Discussing a vaccination protocol with your vet and having a clear understanding of what vaccines need to be covered and how costs are to be covered is necessary, he says.

The District Veterinary Officer (DVO) also needs to be contacted and both parties need to adhere to their requirements;

-        NBAS 31A form for the transfer of animals

-        Passports need to move with the animals

-        Normal TB testing procedures applies

-        Timing of annual TB testing is critical

-        Multiple herds are often undesirable but can be unavoidable


Achieving weight targets are often synonymous with achieving breeding targets, says Thomas.  Both parties should communicate exactly what is planned/required for the breeding season and who will be paying for tail paint, scratch cards, teaser bulls etc, he advises.

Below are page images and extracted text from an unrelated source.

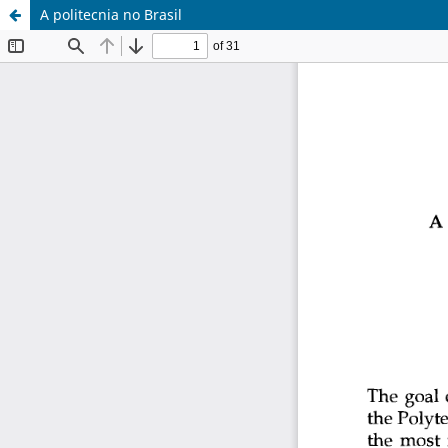
A politecnia no Brasil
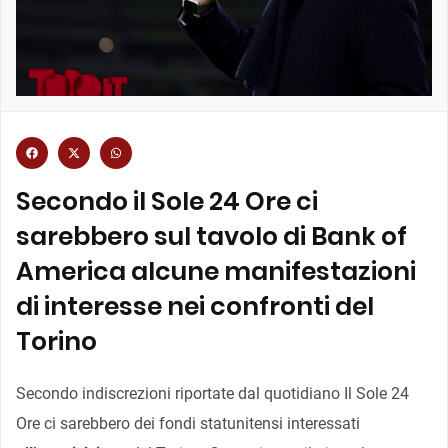
Secondo il Sole 24 Ore ci
sarebbero sul tavolo di Bank of
America alcune manifestazioni
di interesse nei confronti del
Torino
Secondo indiscrezioni riportate dal quotidiano Il Sole 24
Ore ci sarebbero dei fondi statunitensi interessati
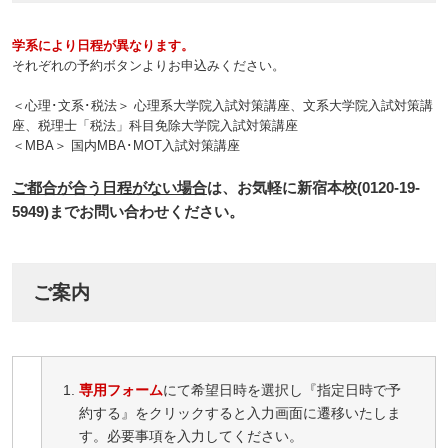
学系により日程が異なります。
それぞれの予約ボタンよりお申込みください。
＜心理･文系･税法＞ 心理系大学院入試対策講座、文系大学院入試対策講
座、税理士「税法」科目免除大学院入試対策講座
＜MBA＞ 国内MBA･MOT入試対策講座
ご都合が合う日程がない場合
は、お気軽に新宿本校(0120-19-
5949)までお問い合わせください。
ご案内
専用フォーム
にて希望日時を選択し『指定日時で予
約する』をクリックすると入力画面に遷移いたしま
す。必要事項を入力してください。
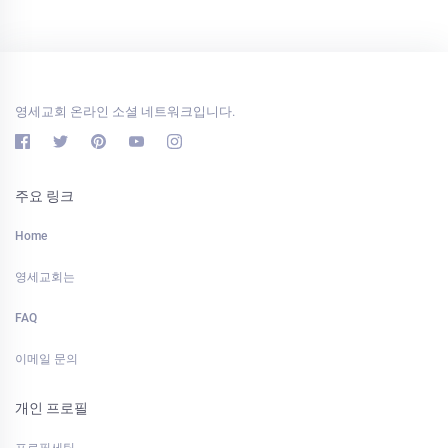
영세교회 온라인 소셜 네트워크입니다.
주요 링크
Home
영세교회는
FAQ
이메일 문의
개인 프로필
프로필세팅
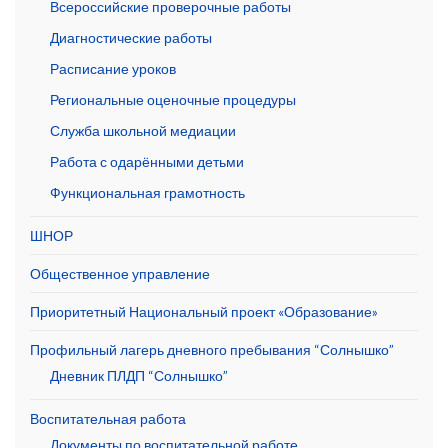
Всероссийские проверочные работы
Диагностические работы
Расписание уроков
Региональные оценочные процедуры
Служба школьной медиации
Работа с одарёнными детьми
Функциональная грамотность
ШНОР
Общественное управление
Приоритетный Национальный проект «Образование»
Профильный лагерь дневного пребывания “Солнышко”
Дневник ПЛДП “Солнышко”
Воспитательная работа
Документы по воспитательной работе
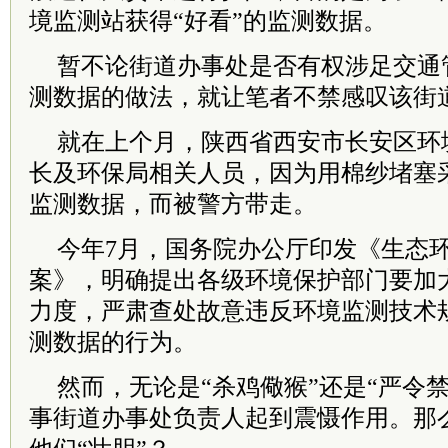
境监测站获得“好看”的监测数据。
暂不论街道办事处是否有权涉足交通
测数据的做法，就让笔者不禁感叹该街道
就在上个月，陕西省西安市长安区环
长及环保局相关人员，因为用棉纱堵塞
监测数据，而被警方带走。
今年7月，国务院办公厅印发《生态
案》，明确提出各级环境保护部门要加
力度，严肃查处故意违反环境监测技术
测数据的行为。
然而，无论是“杀鸡儆猴”还是“严令
事街道办事处负责人起到震慑作用。那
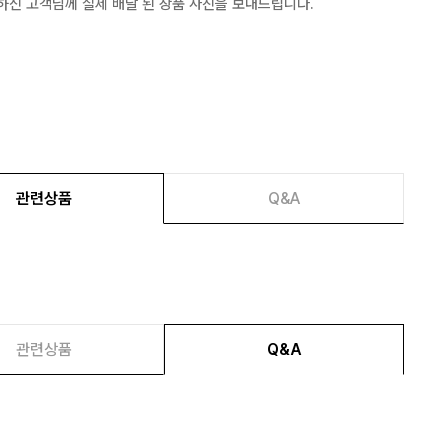
하신 고객님께 실제 배달 된 상품 사진을 보내드립니다.
관련상품
Q&A
관련상품
Q&A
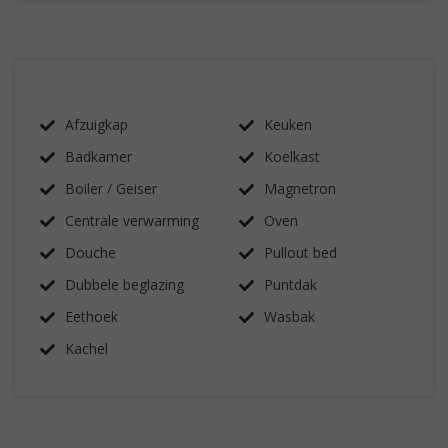
Afzuigkap
Keuken
Badkamer
Koelkast
Boiler / Geiser
Magnetron
Centrale verwarming
Oven
Douche
Pullout bed
Dubbele beglazing
Puntdak
Eethoek
Wasbak
Kachel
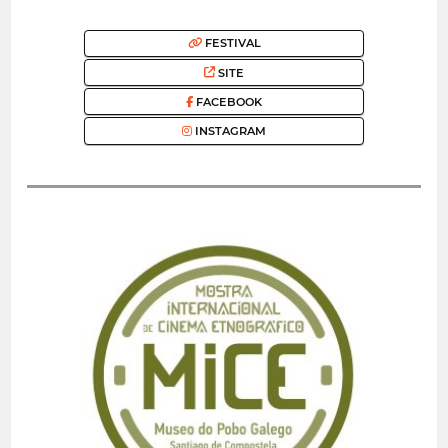
FESTIVAL
SITE
FACEBOOK
INSTAGRAM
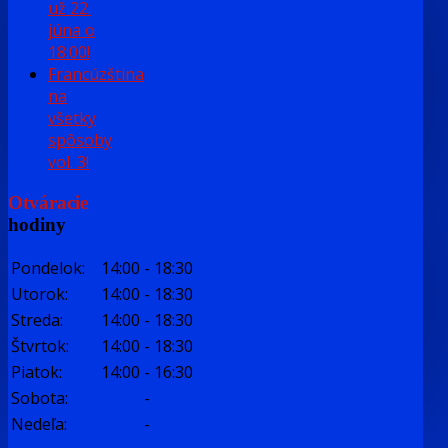
už 22.
júna o
18:00!
Francúzština
na
všetky
spôsoby
vol. 3!
Otváracie
hodiny
Pondelok:
14:00
-
18:30
Utorok:
14:00
-
18:30
Streda:
14:00
-
18:30
Štvrtok:
14:00
-
18:30
Piatok:
14:00
-
16:30
Sobota:
-
Nedeľa:
-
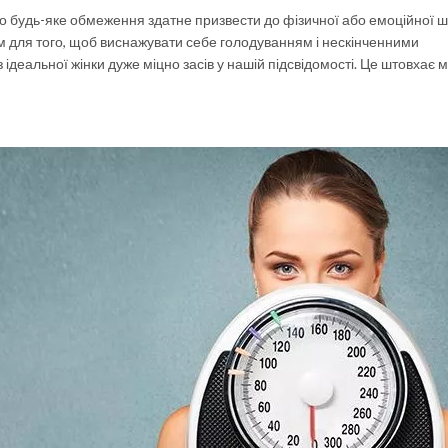
ого будь-яке обмеження здатне призвести до фізичної або емоційної 
м для того, щоб виснажувати себе голодуванням і нескінченними
ідеальної жінки дуже міцно засів у нашій підсвідомості. Це штовхає 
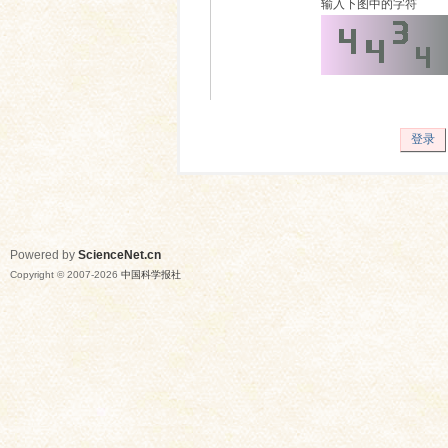
输入下图中的字符
登录
Powered by
ScienceNet.cn
Copyright © 2007-
2026
中国科学报社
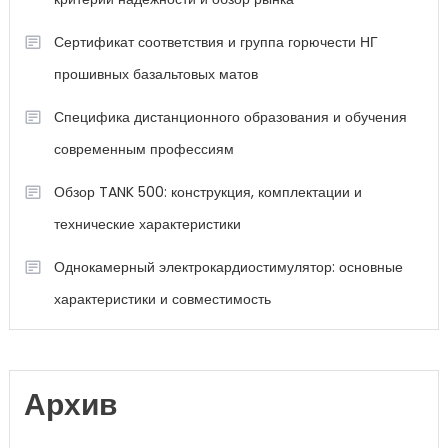
Сертификат соответствия и группа горючести НГ
прошивных базальтовых матов
Специфика дистанционного образования и обучения
современным профессиям
Обзор TANK 500: конструкция, комплектации и
технические характеристики
Однокамерный электрокардиостимулятор: основные
характеристики и совместимость
Архив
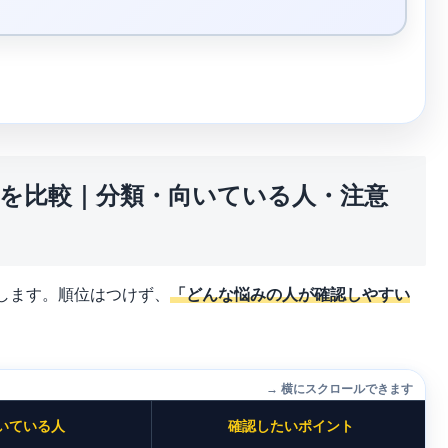
スを比較｜分類・向いている人・注意
します。順位はつけず、
「どんな悩みの人が確認しやすい
→ 横にスクロールできます
いている人
確認したいポイント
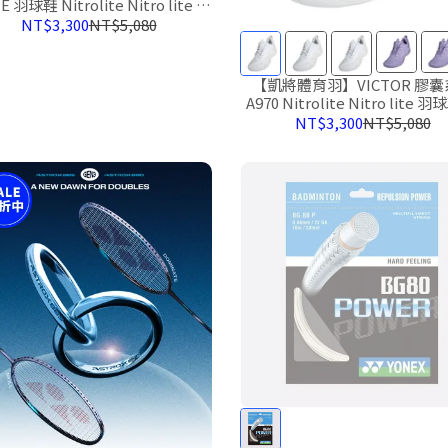
E 羽球鞋 Nitrolite Nitro lite 新
色
NT$3,300
NT$5,080
【凱將體育羽】VICTOR 膠囊系列
A970 Nitrolite Nitro lite 
色 V-SHAPE 2.5 CapsuleCollection
NT$3,300
NT$5,080
膠囊系列 勝利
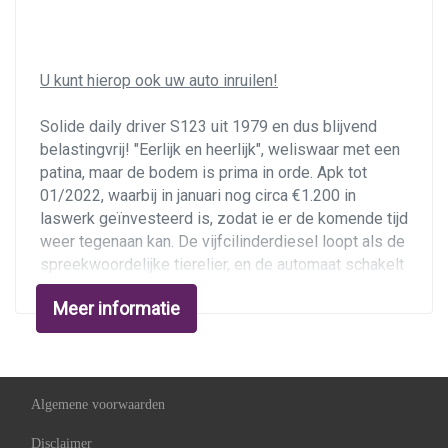
U kunt hierop ook uw auto inruilen!
Solide daily driver S123 uit 1979 en dus blijvend
belastingvrij! "Eerlijk en heerlijk", weliswaar met een
patina, maar de bodem is prima in orde. Apk tot
01/2022, waarbij in januari nog circa €1.200 in
laswerk geïnvesteerd is, zodat ie er de komende tijd
weer tegenaan kan. De vijfcilinderdiesel loopt als de
spreekwoordelijke tierelier, en de automaat schakelt
perfect.
Meer informatie
Rijden
De W123 rijdt erg fijn dankzij de 4-traps automaat en
stuurbekrachtiging. De OM617 motor is zo'n
Mercedes-diesel van de oude stempel. Ronduit
Algemene voorwaarden
onverwoestbaar, in Marokko rijden ze nog overal
Disclaimer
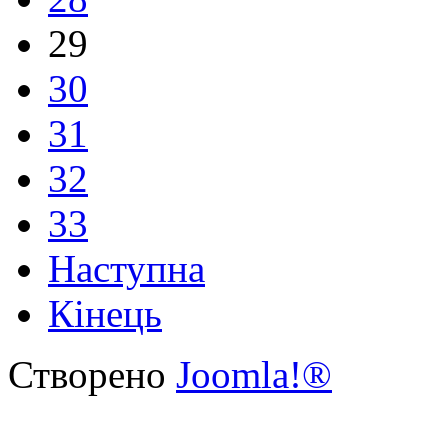
29
30
31
32
33
Наступна
Кінець
Створено
Joomla!®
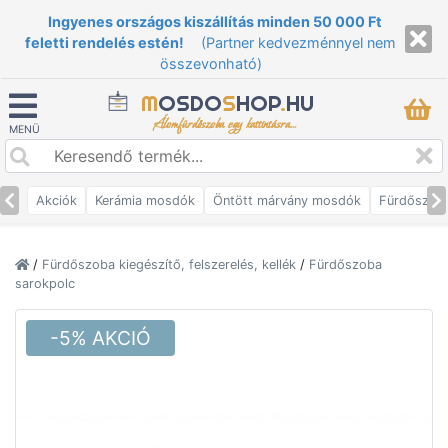
Ingyenes országos kiszállítás minden 50 000 Ft
feletti rendelés estén!
(Partner kedvezménnyel nem
összevonható)
M
OSDO
S
HOP
.
HU
Álomfürdőszoba egy kattintásra...
MENÜ
Akciók
Kerámia mosdók
Öntött márvány mosdók
Fürdőszob
/
Fürdőszoba kiegészítő, felszerelés, kellék
/
Fürdőszoba
sarokpolc
-5% AKCIÓ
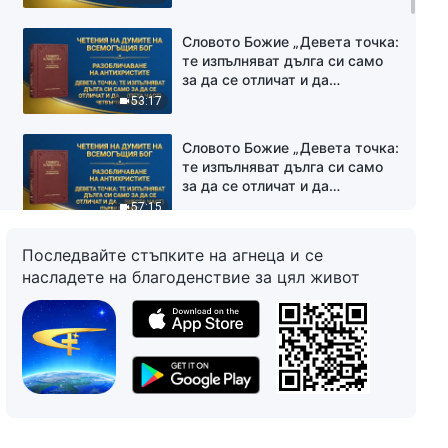
част)“ Втори сегмент
интереси и амбиции; никога не
се съобразяват с интересите
Словото Божие „Девета точка:
на Божия дом и дори предават
те изпълняват дълга си само
тези интереси, като ги
за да се отличат и да
разменят за лична слава (пета
задоволят собствените си
53:17
част)“ Трети сегмент
интереси и амбиции; никога не
се съобразяват с интересите
Словото Божие „Девета точка:
на Божия дом и дори предават
те изпълняват дълга си само
тези интереси, като ги
за да се отличат и да
разменят за лична слава (пета
задоволят собствените си
57:15
част)“ Четвърти сегмент
интереси и амбиции; никога не
се съобразяват с интересите
Последвайте стъпките на агнеца и се
Словото Божие „Девета точка:
на Божия дом и дори предават
те изпълняват дълга си само
насладете на благоденствие за цял живот
тези интереси, като ги
за да се отличат и да
разменят за лична слава
задоволят собствените си
1:03:02
(шеста част)“ Първи сегмент
интереси и амбиции; никога не
се съобразяват с интересите
Словото Божие „Девета точка:
на Божия дом и дори предават
те изпълняват дълга си само
тези интереси, като ги
за да се отличат и да
разменят за лична слава
задоволят собствените си
1:03:19
(шеста част)“ Втори сегмент
интереси и амбиции; никога не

Potential gain for heifer rearers

He said that there is a potential for heifer rearers to make more profit if technical performance at farm level is good. This involves grassland management, weight targets and breeding targets according to Thomas.

It can also provide monthly cashflow for rearers, where the payments are set-up as a monthly direct debit, he said. Another benefit for rearers is the elimination of the risk of market fluctuations, and that the rearer no longer has money tied up in livestock to provide an income.

Potential gain for dairy farmers

There is now an opportunity for dairy farmers to increase the milking herd when heifers are replaced with cows on the grazing platform, he said, while opting for a heifer-rearing programme allows farmers to focus on one group of animals and frees up labour time spent on small jobs involved with heifers.

This could also be a good option for dairy farmers that are a little tight on space for heifers as well, he said.